Not irony, success! This means you have provided the required educational scaffolding to support the students' adoption of this technology and then had the sense to let them fly free when they were ready. Too many schools don't even provide a school e-mail account, much less allow students to use commercial accounts. If a school is blocking all e-mail, then how can they teach e-mail as a tool like you are doing? I can just imagine some teacher pulling out a photocopied worksheet of a compose e-mail screenshot so students can learn to "send an e-mail" on paper!

The wisdom is right on target. As you point out, if you weren't offering e-mail they would get it anyway...without the benefit of instruction. This is just another example of the myspace problem (which is itself an extension of the classic safe sex discussion I just realized!). We can either start a conversation about myspace, thereby allowing us to facilitate coverage of topics like safety, ethics, protection and "bad things"; or we can pretend myspace doesn't exist and let the kids flounder around in dangerous waters without knowledge.

"Does our district need to revist the wisdom giving e-mail addresses to students?"
From your excellently worded response to the parent it sounds like you know the answer to this one already, Doug =)
February 28, 2006 | Unregistered CommenterChristopher Harris
I've used gaggle.net now for 4 years with students and have found it a wonderful tool, although the ads are a bit heavy now days. Not one school I've worked out allowed elementary students to have school email accounts and I found gaggle.net to be a great alternative. I was able to give the 5th graders accounts this year, not for e-mail reasons but for a way to transfer digital documents back and forth from home to school. The 2mb of digital locker space gaggle.net gives students isn't a lot, but enough for a couple Word documents.

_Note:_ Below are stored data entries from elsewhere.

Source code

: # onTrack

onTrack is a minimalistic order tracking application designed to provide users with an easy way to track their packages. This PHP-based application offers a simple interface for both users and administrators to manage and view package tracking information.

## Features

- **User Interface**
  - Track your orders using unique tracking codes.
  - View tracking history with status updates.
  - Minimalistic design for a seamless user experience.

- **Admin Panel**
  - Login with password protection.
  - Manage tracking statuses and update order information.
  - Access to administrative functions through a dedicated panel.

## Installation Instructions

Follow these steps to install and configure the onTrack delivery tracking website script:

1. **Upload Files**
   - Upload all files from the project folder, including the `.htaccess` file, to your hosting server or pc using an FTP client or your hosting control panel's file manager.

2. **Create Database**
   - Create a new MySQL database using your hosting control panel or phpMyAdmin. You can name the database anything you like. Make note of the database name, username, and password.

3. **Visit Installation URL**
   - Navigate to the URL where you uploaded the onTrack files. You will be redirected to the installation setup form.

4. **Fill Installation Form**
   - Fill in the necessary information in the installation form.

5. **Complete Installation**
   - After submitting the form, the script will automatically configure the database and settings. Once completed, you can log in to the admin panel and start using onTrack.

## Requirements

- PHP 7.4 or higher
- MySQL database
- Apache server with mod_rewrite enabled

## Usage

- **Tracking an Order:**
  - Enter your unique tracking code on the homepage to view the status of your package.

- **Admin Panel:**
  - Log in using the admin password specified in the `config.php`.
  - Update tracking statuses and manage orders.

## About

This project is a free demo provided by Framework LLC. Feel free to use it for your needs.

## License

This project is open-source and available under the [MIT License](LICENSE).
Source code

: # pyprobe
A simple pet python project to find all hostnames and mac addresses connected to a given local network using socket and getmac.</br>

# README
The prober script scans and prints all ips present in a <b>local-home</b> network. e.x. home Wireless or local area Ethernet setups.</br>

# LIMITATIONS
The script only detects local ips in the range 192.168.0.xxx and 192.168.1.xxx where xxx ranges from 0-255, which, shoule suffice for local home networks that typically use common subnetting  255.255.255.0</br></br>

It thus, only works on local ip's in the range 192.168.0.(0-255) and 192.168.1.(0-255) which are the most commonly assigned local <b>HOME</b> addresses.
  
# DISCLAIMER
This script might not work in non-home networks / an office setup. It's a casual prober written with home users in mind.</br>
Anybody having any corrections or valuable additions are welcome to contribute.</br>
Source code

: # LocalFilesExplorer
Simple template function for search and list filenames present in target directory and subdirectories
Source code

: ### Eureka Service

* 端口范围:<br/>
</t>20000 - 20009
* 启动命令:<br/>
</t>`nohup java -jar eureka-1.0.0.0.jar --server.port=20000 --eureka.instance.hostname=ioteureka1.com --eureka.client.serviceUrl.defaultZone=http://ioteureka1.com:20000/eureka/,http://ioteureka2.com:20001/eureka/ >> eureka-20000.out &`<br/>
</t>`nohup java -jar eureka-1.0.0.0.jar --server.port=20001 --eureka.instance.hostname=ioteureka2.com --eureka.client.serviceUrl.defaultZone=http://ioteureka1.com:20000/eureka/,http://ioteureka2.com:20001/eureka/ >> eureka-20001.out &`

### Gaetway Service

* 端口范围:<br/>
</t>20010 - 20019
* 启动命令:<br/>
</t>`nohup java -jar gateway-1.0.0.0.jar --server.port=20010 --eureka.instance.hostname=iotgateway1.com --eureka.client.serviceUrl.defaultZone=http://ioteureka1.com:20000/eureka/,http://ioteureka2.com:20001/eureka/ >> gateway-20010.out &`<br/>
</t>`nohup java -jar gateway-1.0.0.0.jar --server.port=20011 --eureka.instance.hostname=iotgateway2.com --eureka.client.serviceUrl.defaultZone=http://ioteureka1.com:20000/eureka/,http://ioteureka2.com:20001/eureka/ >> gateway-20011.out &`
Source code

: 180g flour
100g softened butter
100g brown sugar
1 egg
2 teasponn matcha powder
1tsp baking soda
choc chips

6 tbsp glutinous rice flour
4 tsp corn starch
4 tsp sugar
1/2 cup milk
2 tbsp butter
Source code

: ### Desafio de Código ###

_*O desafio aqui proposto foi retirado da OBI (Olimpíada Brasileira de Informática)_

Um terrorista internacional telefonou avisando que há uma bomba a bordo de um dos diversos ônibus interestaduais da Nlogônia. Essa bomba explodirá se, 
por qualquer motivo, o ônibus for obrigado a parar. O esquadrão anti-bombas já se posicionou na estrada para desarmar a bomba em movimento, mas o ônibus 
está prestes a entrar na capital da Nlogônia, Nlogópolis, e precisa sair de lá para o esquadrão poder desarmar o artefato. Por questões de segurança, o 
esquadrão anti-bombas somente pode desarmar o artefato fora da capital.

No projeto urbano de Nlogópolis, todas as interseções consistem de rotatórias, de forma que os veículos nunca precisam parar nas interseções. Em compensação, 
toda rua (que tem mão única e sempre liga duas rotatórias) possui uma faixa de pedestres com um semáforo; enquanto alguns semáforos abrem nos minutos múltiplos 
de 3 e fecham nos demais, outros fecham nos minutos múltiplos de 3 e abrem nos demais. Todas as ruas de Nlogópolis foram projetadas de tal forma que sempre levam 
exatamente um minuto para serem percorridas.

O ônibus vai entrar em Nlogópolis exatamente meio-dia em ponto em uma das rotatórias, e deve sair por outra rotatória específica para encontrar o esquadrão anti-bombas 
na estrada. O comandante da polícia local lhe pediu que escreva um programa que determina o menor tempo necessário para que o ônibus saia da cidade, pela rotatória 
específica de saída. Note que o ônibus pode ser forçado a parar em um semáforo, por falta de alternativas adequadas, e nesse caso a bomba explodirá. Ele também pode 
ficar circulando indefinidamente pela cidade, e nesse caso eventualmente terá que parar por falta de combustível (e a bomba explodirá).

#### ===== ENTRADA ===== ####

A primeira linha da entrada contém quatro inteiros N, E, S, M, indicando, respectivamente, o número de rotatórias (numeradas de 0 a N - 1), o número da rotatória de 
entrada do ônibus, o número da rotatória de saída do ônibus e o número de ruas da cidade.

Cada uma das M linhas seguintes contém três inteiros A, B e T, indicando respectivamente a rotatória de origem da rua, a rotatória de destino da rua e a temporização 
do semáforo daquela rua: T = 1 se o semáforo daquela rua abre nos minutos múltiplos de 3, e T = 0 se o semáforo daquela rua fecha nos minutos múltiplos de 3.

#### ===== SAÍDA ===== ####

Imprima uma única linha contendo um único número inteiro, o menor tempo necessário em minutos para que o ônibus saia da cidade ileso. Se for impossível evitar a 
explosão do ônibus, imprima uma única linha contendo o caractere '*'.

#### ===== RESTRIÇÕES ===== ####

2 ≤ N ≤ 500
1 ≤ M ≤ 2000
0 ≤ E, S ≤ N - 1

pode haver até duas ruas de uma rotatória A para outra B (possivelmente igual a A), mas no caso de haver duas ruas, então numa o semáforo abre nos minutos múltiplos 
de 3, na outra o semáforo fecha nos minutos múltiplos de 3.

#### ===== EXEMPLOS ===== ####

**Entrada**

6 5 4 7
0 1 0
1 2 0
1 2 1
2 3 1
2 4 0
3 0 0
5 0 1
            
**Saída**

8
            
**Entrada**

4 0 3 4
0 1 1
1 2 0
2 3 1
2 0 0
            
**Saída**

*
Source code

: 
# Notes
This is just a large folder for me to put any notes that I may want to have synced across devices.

March 1, 2006 | Unregistered CommenterJeff Utecht
We've been not only giving out, but requiring students to have/use school-issued e-mail accounts for (egads!) ten years now. E-mail is our lifeline form of communication for transacting all kinds of school business. None of us can imagine life without it now. Along with the accounts, we teach a required computer literacy course (Doug knows all about this) that delves pretty deeply into responsible use of those accounts and other technologies. Interestingly, though, we have noticed some number of students migrating to other services over the past year or so. These tend to be the more tech-savvy students who know how to forward mail from their school account to the new one, or who are compulsive enough to check multiple accounts each day. I think the coolness of a school e-mail account pales in the face of GMail and the like.